## Available records

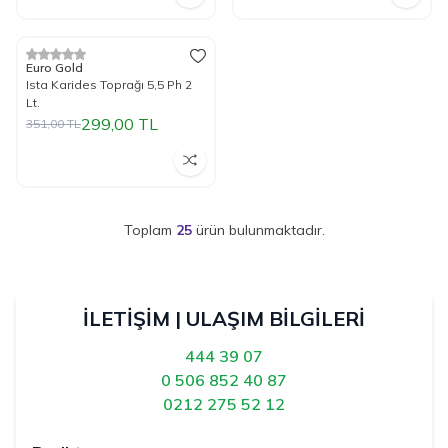
Tükendi
%
15
İndirim
Euro Gold
Ista Karides Toprağı 5,5 Ph 2
Lt.
299,00
TL
351,00
TL
Toplam
25
ürün bulunmaktadır.
İLETİŞİM | ULAŞIM BİLGİLERİ
444 39 07
0 506 852 40 87
0212 275 52 12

## Problem requirements
Return all entries preceding this task exactly as they stand, leaving any picture out.

## Answer space
Tükendi
%
15
İndirim
Euro Gold
Ista Karides Toprağı 5,5 Ph 2
Lt.
299,00
TL
351,00
TL
Toplam
25
ürün bulunmaktadır.
İLETİŞİM | ULAŞIM BİLGİLERİ
444 39 07
0 506 852 40 87
0212 275 52 12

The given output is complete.